Over the years there has been much posted about upgrading charging systems by replacing older shunt reg/recs with newer series types. In my case I have fitted my 955i Tiger with the 775 using the Triumph link lead and all has been working fine. I believe the reg/rec of choice is now the 847 type though this is more desireable on high revving (+10 thou) engines. Just recently I aquired a Shindengen reg/rec off a nearly new - written off at under 200 miles ! - 2019 Kawasaki ZX10R, and this reg/rec is numbered SH866AA. This looks like a straight swap for the earlier 775 as the sockets appear identical except that there are 3 outlet pins which is interesting. Does anybody here know anything about this regulator, could it be used in place of the 775 and 847 ?
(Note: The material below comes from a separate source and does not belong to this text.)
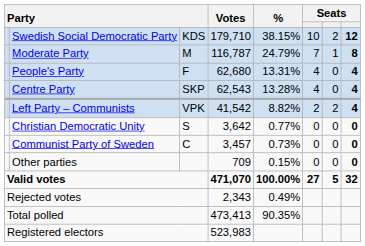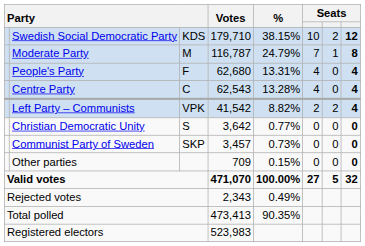Centre Party | column 3: SKP -> C
Communist Party of Sweden | column 3: C -> SKP
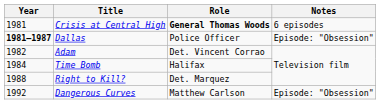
I don't know it specifically, however I would suspect that it is a std SCR-Type Shunt Regulator, other than it is from a 2019, but that model has been used for quite some time - have no real judgement I'm afraid. Your only option is to try and see - if it gets REALLY Hot it's a shunt system - if it is only moderately warm, it's probably Series. The one thing it is probably NOT is a MOSFET Shunt device as these all are in the FH series. The acid test of course is to measure the current on the stator which would tell what it is. On Kawasakis the extra pin is for headlight control and is an output tied to one (AC) phase of the Stator - it goes to a relay-logic circuit controlling the starter and headlights that keeps the headlight off completely at key-on until the engine is started and the starter button is released. You would just leave this pin un-terminated on a non-Kawasaki application.
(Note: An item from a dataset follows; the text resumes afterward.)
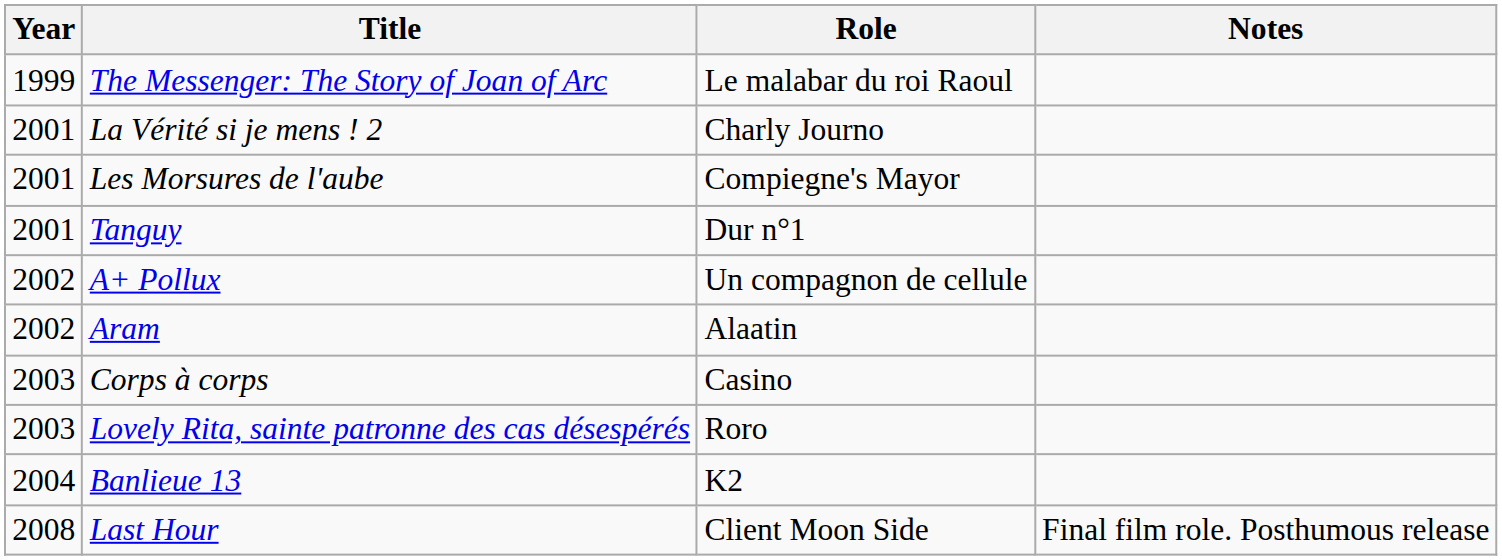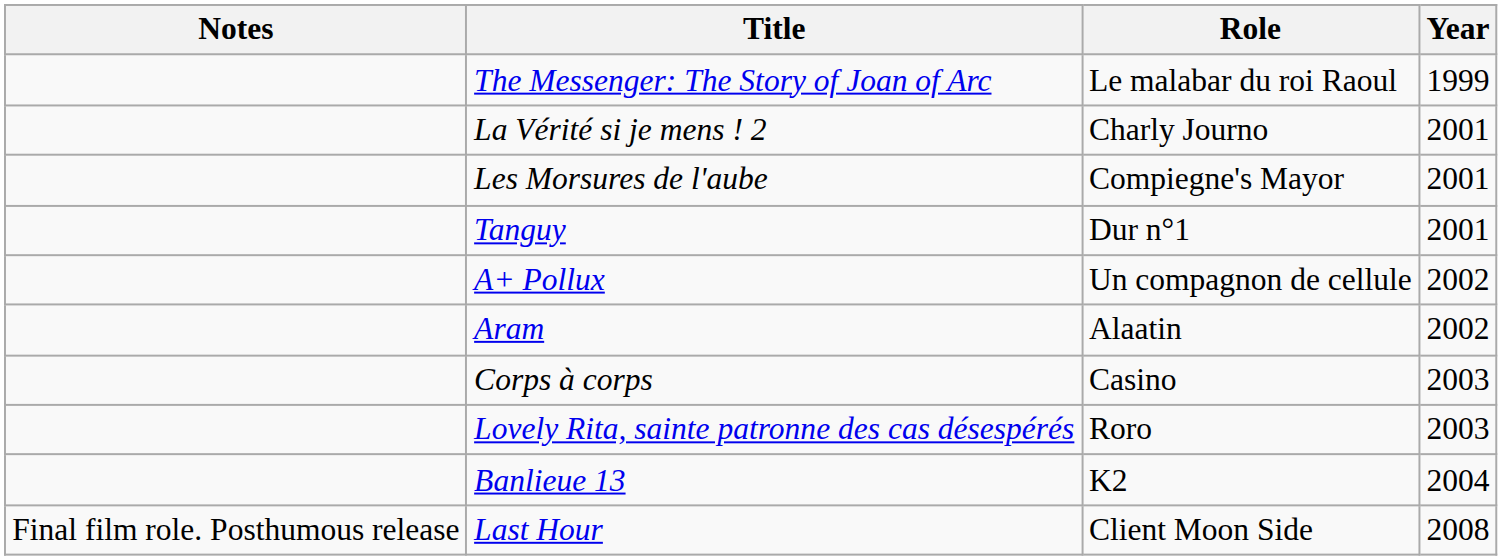columns swapped: Year <-> Notes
New user here and joined to pick this back up. I believe the SH866 is a series regulator & will be testing it out soon. All the shunt ones I've seen are potted and this is alloy plated but like said above doesn't have the mosfet prefix. The older zx10/14 bike's regulator was already mosfet so I can't see them going down. The case size also looks larger than the previous mosfet units similar to the SH847.
Installed. 13.3v at Idle 14.3 up to 8000rpm. It's inside the nose fairing so I can't check it for heat.